* Exercise objective
Would you output all the lines below precisely as they stand, leaving each picture out?
....
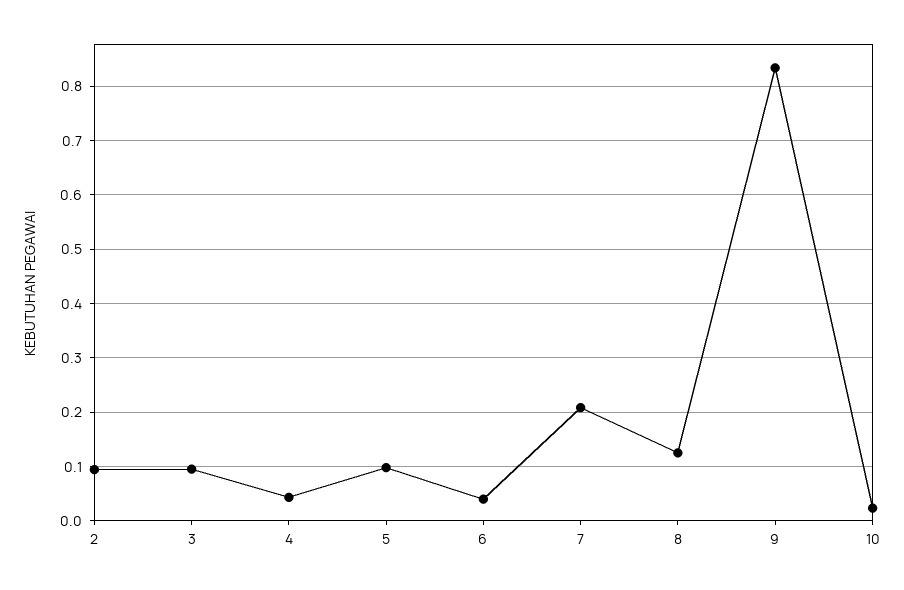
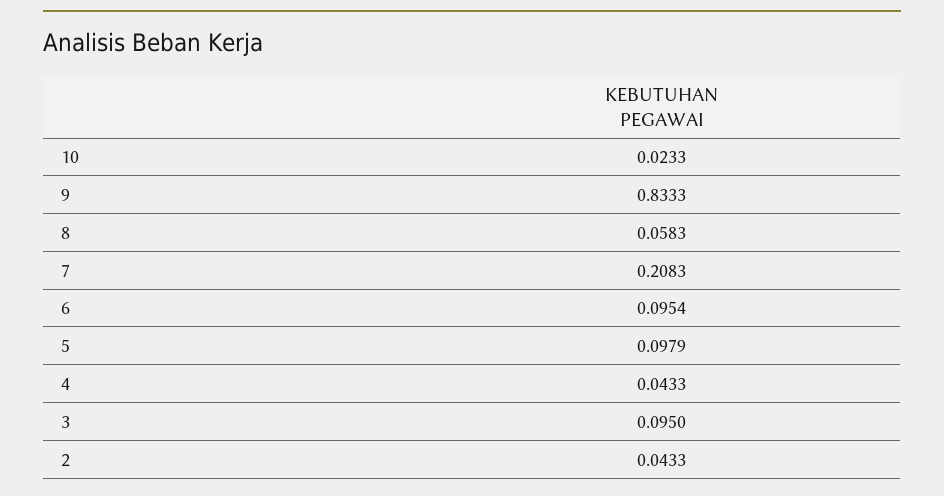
  {
-   "2": 0.1,
+   "2": 0.0433,
    "3": 0.095,
    "4": 0.0433,
    "5": 0.0979,
-   "6": 0.04,
+   "6": 0.0954,
    "7": 0.2083,
-   "8": 0.12,
+   "8": 0.0583,
    "9": 0.8333,
    "10": 0.0233
  }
....
* Exercise answer
  {
-   "2": 0.1,
+   "2": 0.0433,
    "3": 0.095,
    "4": 0.0433,
    "5": 0.0979,
-   "6": 0.04,
+   "6": 0.0954,
    "7": 0.2083,
-   "8": 0.12,
+   "8": 0.0583,
    "9": 0.8333,
    "10": 0.0233
  }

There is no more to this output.